## TRY IT
Rewrite everything from the start of the lines below down to and including the line containing "Answer: right", replacing "car interior seat" with "vehicle seat" and changing nothing else. Leave the pictures out of your answer.

***** DATA FOR THIS EXERCISE *****

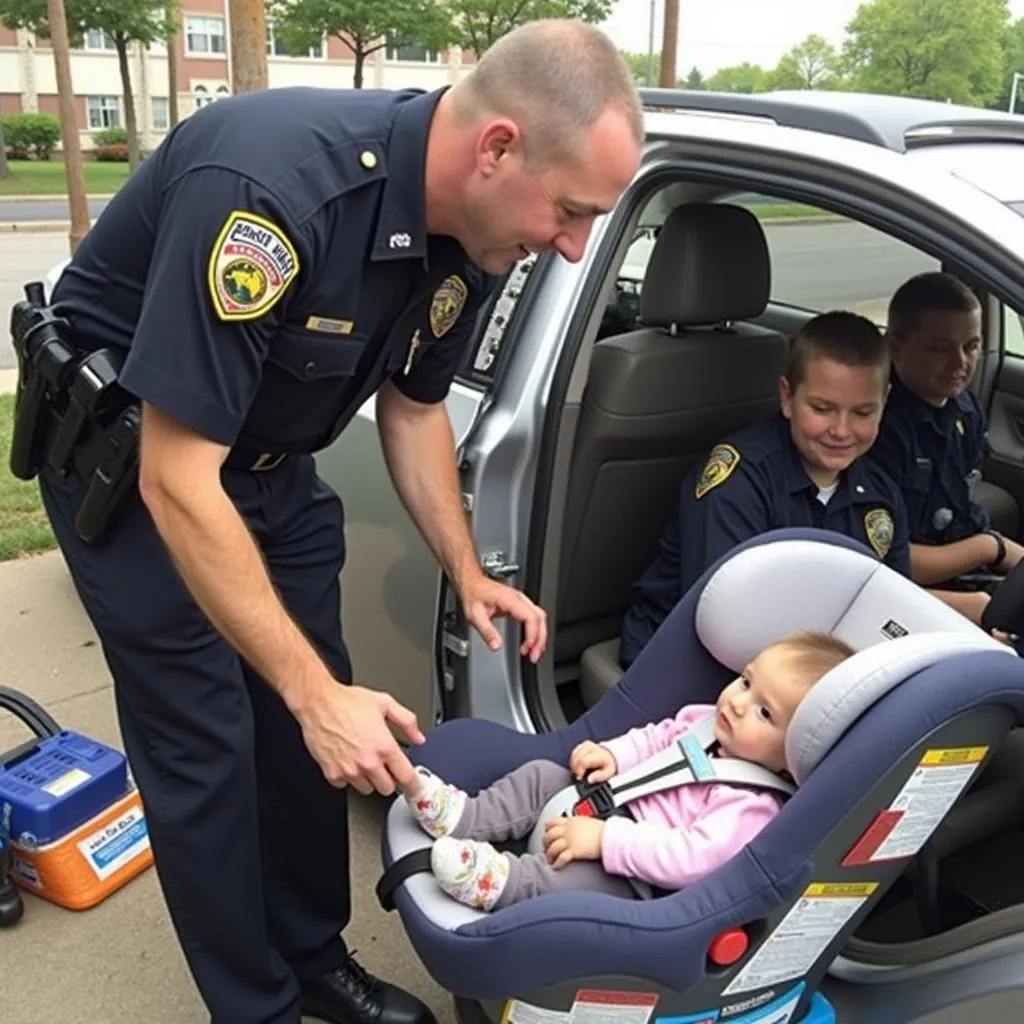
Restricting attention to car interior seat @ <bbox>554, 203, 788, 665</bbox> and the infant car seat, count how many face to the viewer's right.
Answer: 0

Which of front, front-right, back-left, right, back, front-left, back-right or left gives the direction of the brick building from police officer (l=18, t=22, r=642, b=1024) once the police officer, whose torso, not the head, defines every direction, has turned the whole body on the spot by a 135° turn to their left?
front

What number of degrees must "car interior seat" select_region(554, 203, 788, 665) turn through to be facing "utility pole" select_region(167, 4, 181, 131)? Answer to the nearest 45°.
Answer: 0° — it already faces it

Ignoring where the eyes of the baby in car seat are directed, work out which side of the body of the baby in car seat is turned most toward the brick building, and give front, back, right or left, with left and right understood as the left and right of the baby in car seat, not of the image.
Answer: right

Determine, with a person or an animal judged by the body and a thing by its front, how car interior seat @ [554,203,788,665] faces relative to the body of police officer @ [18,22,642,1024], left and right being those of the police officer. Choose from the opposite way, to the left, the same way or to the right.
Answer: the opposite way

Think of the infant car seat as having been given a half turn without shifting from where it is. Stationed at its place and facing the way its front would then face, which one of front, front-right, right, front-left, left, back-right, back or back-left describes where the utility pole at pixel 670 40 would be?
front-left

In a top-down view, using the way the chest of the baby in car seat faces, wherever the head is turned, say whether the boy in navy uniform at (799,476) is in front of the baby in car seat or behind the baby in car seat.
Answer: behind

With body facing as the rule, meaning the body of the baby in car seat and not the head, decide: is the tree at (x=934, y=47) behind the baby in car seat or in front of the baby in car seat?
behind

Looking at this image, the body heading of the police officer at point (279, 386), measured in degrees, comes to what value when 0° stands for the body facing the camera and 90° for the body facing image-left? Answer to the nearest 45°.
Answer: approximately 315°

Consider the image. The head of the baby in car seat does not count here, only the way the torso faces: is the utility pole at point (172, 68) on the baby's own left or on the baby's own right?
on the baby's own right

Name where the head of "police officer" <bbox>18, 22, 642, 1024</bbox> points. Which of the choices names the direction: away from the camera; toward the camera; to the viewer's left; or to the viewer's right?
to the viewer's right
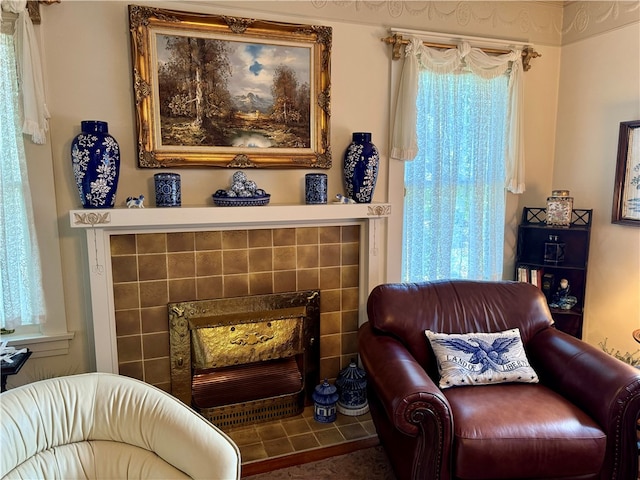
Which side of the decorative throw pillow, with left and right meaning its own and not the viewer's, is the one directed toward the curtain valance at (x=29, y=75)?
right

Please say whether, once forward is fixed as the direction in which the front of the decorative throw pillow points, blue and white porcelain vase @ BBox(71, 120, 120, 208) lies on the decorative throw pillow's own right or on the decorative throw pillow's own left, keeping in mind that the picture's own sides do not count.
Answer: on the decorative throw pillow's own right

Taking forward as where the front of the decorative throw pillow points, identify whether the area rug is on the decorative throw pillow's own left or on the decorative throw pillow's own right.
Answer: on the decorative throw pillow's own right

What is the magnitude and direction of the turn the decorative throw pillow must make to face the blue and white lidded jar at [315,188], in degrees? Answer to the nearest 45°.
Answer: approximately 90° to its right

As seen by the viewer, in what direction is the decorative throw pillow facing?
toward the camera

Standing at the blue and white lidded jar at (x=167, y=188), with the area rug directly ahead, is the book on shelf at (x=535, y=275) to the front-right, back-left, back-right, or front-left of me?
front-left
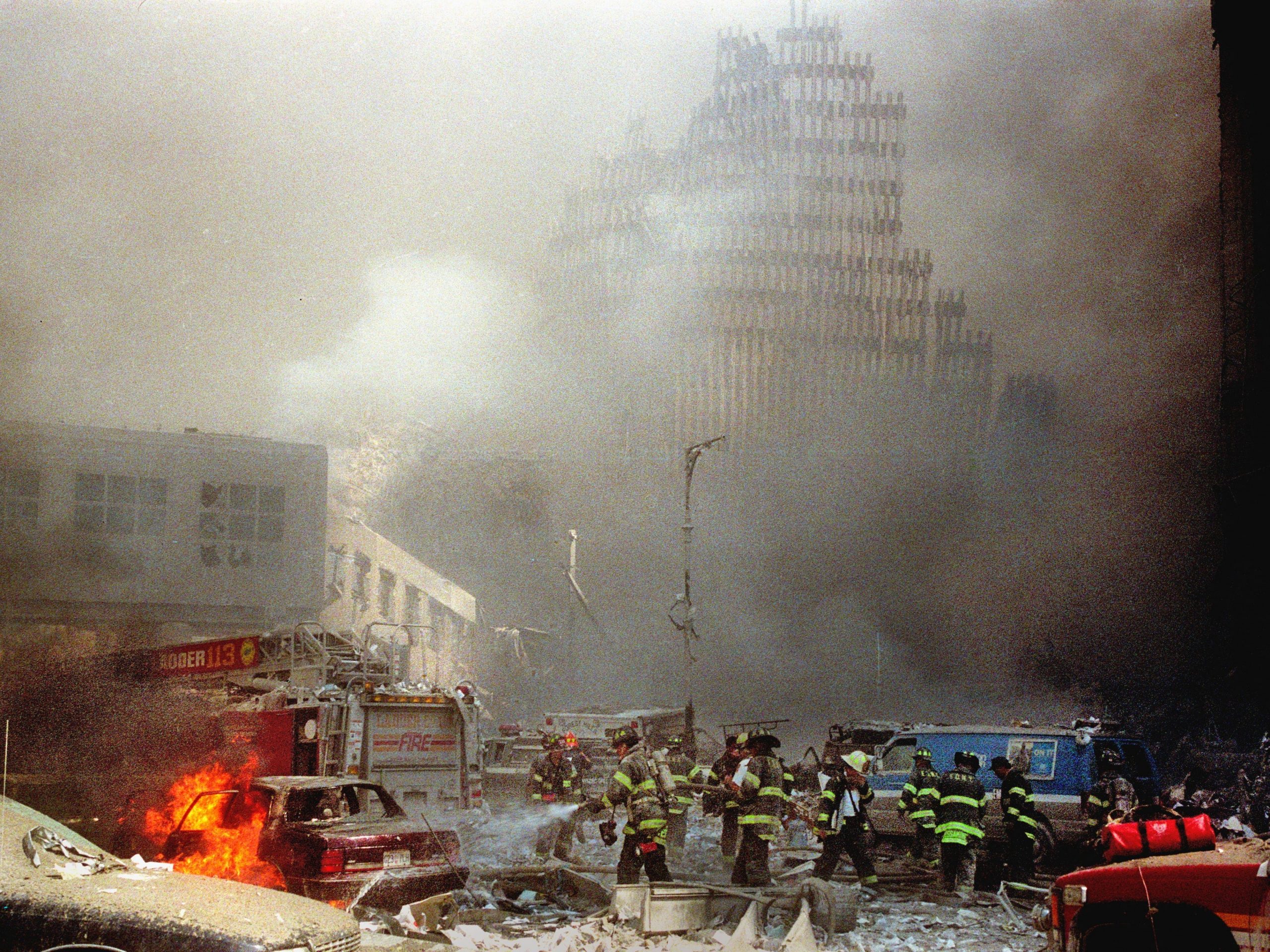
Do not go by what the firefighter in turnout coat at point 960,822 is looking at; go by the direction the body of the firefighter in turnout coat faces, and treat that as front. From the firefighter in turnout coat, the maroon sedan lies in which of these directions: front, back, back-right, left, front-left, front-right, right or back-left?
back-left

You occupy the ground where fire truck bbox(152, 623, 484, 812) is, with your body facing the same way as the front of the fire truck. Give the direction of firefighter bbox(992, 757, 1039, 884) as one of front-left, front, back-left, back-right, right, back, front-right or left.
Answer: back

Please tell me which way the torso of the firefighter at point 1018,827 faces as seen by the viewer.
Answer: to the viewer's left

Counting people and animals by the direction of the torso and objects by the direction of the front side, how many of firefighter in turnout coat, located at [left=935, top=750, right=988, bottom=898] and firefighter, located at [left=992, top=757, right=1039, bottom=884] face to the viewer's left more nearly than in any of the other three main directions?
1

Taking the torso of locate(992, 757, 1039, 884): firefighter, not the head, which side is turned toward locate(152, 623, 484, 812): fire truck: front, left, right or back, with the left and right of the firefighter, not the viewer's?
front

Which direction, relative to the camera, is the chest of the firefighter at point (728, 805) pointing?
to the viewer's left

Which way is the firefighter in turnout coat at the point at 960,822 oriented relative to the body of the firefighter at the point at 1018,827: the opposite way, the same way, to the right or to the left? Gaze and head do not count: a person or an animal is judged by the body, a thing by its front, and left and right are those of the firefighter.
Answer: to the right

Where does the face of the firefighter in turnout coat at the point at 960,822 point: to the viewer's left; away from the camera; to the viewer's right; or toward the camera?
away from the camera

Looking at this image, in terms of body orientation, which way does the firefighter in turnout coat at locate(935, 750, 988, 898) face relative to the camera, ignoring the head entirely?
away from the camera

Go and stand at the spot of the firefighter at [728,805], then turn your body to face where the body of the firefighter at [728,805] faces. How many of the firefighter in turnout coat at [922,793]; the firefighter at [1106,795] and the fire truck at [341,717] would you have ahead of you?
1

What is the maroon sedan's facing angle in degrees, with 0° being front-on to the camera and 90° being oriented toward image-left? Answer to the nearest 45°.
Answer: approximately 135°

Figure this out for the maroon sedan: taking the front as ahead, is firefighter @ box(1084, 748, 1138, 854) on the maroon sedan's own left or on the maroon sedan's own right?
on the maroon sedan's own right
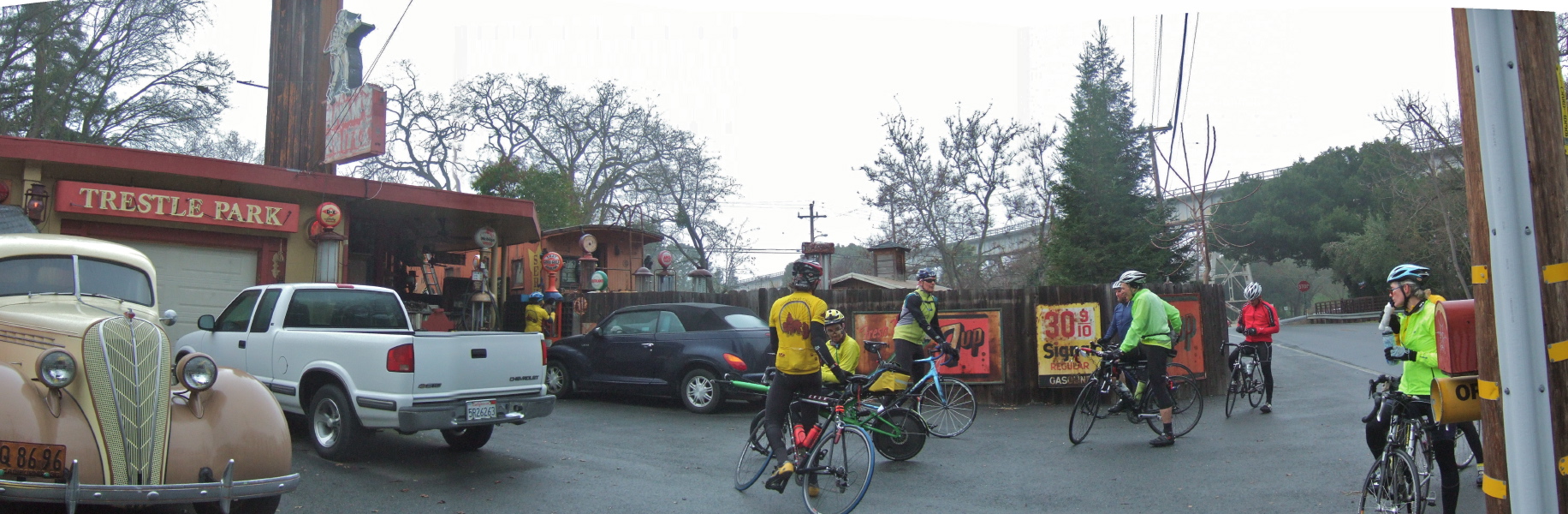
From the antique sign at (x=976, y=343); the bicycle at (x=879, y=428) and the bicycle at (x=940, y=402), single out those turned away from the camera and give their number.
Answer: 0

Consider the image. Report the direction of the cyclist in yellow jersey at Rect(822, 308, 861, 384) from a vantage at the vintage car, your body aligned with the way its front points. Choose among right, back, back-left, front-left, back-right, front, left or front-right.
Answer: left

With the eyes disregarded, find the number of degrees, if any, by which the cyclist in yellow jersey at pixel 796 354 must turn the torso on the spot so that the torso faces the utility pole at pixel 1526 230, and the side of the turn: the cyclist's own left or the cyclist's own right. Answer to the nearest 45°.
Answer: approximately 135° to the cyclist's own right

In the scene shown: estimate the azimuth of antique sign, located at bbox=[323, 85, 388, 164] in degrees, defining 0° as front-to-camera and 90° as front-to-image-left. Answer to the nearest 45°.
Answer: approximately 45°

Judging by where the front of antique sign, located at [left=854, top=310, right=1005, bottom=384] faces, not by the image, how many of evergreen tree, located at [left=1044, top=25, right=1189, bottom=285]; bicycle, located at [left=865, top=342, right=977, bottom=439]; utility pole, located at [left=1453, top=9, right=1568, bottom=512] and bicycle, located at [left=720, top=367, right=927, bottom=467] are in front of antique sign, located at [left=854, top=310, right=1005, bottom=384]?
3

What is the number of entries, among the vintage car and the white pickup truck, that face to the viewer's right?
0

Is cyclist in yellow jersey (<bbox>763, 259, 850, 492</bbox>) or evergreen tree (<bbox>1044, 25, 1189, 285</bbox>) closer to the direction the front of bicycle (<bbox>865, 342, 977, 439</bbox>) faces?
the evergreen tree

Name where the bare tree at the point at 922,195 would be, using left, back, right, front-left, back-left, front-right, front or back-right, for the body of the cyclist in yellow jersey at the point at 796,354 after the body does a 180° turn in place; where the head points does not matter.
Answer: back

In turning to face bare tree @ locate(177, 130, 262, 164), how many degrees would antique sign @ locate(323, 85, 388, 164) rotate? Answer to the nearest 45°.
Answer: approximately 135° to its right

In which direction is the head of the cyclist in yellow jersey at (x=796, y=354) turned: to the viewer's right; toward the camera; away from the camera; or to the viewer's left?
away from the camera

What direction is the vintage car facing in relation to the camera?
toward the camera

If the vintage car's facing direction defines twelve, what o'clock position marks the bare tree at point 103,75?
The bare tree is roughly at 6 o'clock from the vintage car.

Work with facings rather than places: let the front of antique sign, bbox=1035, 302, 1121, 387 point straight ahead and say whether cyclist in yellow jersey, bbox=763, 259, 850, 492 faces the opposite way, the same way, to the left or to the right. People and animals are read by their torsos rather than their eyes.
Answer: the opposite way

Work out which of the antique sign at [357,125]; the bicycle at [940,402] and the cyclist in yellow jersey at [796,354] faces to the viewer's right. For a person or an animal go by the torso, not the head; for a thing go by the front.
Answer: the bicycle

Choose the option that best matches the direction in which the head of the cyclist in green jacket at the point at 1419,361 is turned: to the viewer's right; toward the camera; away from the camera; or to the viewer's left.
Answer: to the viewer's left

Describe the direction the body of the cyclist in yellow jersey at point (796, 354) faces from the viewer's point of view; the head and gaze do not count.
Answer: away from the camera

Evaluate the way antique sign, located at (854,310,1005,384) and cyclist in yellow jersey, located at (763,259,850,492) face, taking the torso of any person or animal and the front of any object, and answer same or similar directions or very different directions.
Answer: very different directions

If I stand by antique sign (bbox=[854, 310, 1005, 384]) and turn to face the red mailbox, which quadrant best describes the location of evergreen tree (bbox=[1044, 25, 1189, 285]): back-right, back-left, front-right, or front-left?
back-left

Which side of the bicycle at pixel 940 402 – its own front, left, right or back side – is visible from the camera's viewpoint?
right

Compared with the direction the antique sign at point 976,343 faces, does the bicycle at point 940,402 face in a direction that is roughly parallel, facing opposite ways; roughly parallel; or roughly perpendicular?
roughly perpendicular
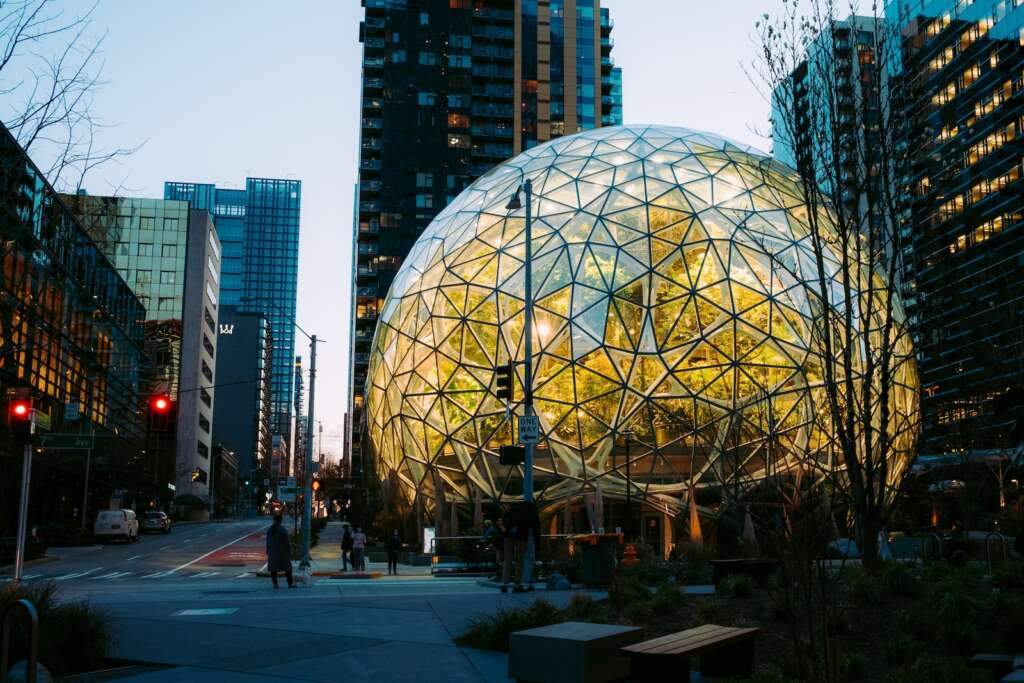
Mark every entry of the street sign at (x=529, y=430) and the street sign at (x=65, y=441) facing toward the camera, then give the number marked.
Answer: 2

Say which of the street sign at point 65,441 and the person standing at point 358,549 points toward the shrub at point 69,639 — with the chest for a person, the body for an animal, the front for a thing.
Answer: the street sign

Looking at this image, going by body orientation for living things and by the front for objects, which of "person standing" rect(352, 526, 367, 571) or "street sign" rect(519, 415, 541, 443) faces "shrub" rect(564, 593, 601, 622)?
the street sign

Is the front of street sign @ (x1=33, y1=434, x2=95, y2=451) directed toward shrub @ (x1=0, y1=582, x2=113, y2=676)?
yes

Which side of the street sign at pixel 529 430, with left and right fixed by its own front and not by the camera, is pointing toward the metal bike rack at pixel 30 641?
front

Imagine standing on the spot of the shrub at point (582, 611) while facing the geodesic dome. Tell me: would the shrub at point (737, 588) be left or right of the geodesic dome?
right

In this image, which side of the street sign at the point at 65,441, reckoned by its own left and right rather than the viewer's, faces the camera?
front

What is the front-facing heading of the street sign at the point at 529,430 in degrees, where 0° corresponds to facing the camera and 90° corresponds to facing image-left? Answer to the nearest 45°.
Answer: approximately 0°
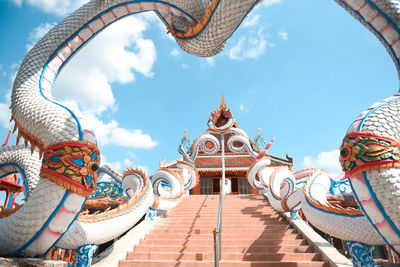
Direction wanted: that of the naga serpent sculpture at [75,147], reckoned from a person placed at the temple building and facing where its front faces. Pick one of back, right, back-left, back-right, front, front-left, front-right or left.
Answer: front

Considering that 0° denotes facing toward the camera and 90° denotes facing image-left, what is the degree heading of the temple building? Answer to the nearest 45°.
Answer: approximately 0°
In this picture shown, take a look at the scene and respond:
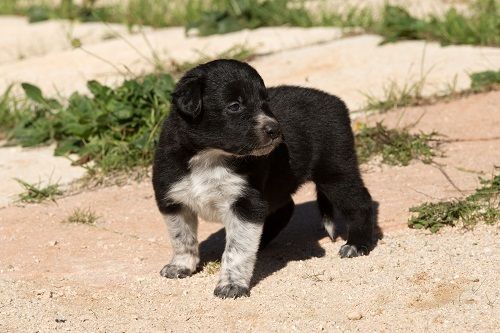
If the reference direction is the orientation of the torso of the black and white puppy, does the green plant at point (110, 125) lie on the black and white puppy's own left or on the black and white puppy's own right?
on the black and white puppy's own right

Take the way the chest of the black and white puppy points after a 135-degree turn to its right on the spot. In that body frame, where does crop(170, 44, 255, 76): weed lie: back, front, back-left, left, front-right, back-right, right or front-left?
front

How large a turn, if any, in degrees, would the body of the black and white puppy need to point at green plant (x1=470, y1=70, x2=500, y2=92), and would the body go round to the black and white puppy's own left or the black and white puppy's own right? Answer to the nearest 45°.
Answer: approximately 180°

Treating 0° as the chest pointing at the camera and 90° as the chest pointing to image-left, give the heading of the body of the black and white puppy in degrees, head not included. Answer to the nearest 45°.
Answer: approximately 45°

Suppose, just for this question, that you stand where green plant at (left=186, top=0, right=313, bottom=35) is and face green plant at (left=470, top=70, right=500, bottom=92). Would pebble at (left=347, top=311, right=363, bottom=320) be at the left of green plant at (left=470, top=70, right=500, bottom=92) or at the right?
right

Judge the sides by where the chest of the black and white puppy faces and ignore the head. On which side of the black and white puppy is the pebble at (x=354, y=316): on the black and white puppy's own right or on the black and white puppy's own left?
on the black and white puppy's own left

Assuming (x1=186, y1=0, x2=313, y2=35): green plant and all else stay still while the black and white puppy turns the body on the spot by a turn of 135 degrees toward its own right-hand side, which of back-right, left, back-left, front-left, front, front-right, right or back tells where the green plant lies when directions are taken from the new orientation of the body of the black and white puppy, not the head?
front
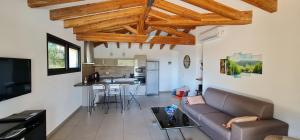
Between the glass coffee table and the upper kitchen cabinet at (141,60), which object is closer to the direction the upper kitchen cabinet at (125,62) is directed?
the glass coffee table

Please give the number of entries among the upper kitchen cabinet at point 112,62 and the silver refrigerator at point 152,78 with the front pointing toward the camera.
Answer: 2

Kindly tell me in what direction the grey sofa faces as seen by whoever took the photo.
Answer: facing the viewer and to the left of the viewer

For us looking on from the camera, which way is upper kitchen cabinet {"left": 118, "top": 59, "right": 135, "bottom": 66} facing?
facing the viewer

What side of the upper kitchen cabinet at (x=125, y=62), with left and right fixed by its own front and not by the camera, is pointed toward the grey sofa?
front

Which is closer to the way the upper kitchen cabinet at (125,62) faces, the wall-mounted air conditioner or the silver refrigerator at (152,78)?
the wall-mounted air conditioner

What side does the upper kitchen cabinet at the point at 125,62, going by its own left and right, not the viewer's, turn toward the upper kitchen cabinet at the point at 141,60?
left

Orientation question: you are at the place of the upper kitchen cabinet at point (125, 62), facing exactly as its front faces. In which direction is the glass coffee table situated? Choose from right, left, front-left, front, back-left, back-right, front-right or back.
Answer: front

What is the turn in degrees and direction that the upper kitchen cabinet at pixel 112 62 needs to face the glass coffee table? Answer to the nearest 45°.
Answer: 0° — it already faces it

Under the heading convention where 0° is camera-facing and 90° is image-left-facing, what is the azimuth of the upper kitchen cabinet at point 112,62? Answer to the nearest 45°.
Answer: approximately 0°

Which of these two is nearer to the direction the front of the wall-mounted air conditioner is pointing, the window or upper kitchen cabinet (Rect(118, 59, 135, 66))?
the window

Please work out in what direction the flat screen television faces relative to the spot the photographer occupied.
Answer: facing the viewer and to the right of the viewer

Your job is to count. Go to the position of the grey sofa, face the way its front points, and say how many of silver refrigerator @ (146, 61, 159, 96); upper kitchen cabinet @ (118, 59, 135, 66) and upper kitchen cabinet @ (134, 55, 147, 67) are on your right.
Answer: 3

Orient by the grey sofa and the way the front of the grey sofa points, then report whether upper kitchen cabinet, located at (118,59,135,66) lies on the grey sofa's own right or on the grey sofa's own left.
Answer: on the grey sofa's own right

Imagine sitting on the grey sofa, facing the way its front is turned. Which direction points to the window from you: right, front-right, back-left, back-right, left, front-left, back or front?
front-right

*****

## RESULT OF THIS TASK
Restricting attention to vehicle seat @ <bbox>554, 203, 788, 665</bbox> and the infant car seat, count how many face to the viewer's right.
Answer: 0

Which of front, front-right, back-left, right, back, front-left, back-right or left gives the direction of the brick building from police officer (l=18, t=22, r=642, b=1024) once the police officer, whose torso, not the head, defines every direction, has turned the whole body on the spot by a 135° turn to their left?
front

What number of degrees must "vehicle seat" select_region(554, 203, 788, 665) turn through to be facing "utility pole" select_region(167, 4, 181, 131)? Answer to the nearest 45°.
Answer: 0° — it already faces it

Ignoring where the eyes of the baby in car seat are directed, work out which side of the body of the baby in car seat is turned most toward the brick building, and give front, back, right or left, with left and right understood as the left and right of the baby in car seat, not of the image.
Answer: right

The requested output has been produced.